The cross marks a dead end for most of our musings about God and opens the way to an authentically Christian understanding of the, “God and Father of our Lord Jesus Christ,” the One whom Abraham, Isaac, and Jacob worshipped as the only true and living God. The crucified Christ presents us with a riddle, with a mystery, and the solution of that riddle holds the key to the Christian understanding of the nature and purposes of God, of human nature, and destiny. It is a crucial mystery, because the identity and relevance of the Christian faith are ultimately bound up with it and cannot be separated from it. For this one reason and only this one reason: It is a fact. Jesus was crucified to death.
A fact is, by definition, something—an occurrence or event—that happened. This is the great rub of Christianity, the pebble in the shoe of all those skeptics of the Christ: Jesus of Nazareth was crucified. That is a stone-cold fact of history. We recite it in the creeds: “Crucified under Pontius Pilate.” They cite it in Tacitus and Josephus and Pliny and others, “He was put to death by the procurator.”
This is the great rub of Christianity, the pebble in the shoe of all those skeptics of the Christ: Jesus of Nazareth was crucified. That is a stone-cold fact of history.
History, we are told, is irreversible, and we cannot undo her handiwork. Part of that history is the fact that Christian faith (the trust we have in God) was created, aroused, and shaped by the crucifixion and resurrection of Jesus of Nazareth. It is a pattern of events which lay beyond its control, and to which it could only respond in increasing wonder and amazement as its implications unfolded. Here, on that hill called Golgotha and a tomb a hundred yards away, God entered to redeem the tragic history of creation and human failure. It was the action of God to which a reaction is demanded. Christians are compelled not by a cross but the crucifix.
In the crucifixion and resurrection of Jesus something is “given,” something over which we have no control. We may accept it and respond to it, attempting to work out its implications for our understanding of God and the world. We may also reject it and base this understanding upon something else. But there it stands as a monument the world over: The Holy Cross. Jesus was, in fact, crucified under Pontius Pilate.
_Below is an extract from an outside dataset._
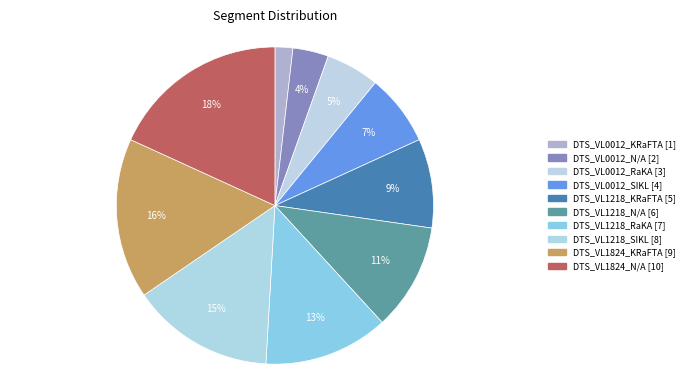

Rank the categories by value from highest to lowest.

DTS_VL1824_N/A, DTS_VL1824_KRaFTA, DTS_VL1218_SIKL, DTS_VL1218_RaKA, DTS_VL1218_N/A, DTS_VL1218_KRaFTA, DTS_VL0012_SIKL, DTS_VL0012_RaKA, DTS_VL0012_N/A, DTS_VL0012_KRaFTA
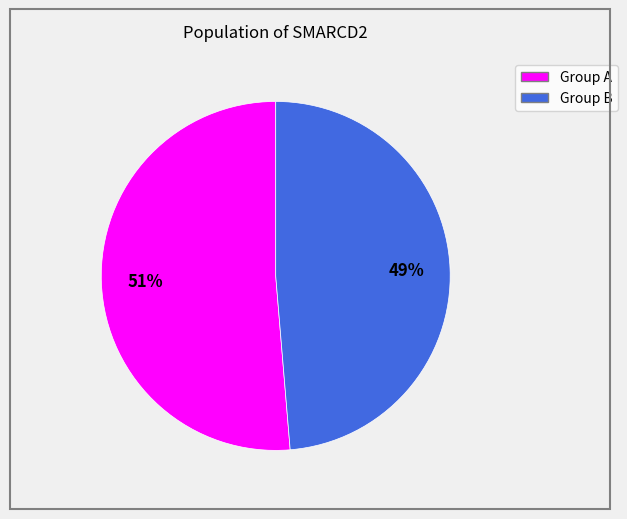

Is there any slice that represents more than half of the pie?

Yes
The Christian faith, then, is not first and foremost about ideas or concepts, a philosophy of ethics, or a way of life, even though it may give rise to them. At its heart lies not an idea or concept but an event in human history, an event in which God was—outside of the conception of Christ and His birth—engaged in the most intimate endeavor between the Creator and the creature, between life and death.
The criterion of what is Christian and what is not is the holy Cross of Jesus Christ, the crucial enigma which distinguishes the peculiar Christian way of understanding human existence and experience from all other viewpoints. Therefore, the point of reference for deciding which theological statements are Christian and which are not is “given” to us in the crucified Christ. Christian belief and practice are based upon it and judged by it. Holy Cross Day has stood as a monument and touchstone for nearly eighteen centuries so our generation too may confess: “Christ and Him crucified.”
[1] The date of the feast marks the dedication of the Church of the Holy Sepulcher in AD 335, built over the dual sites of the crucifixion and entombment (and resurrection) of Jesus.
[2] This feast is called in Greek, Ὕψωσις τοῦ Τιμίου καὶ Ζωοποιοῦ Σταυροῦ (Raising Aloft of the Honored and Life-Giving Cross),” from which we have a familiar hymn, “Lift High the Cross” (Lutheran Service Book, No. 837). In English, it is called, “The Exaltation of the Holy Cross.”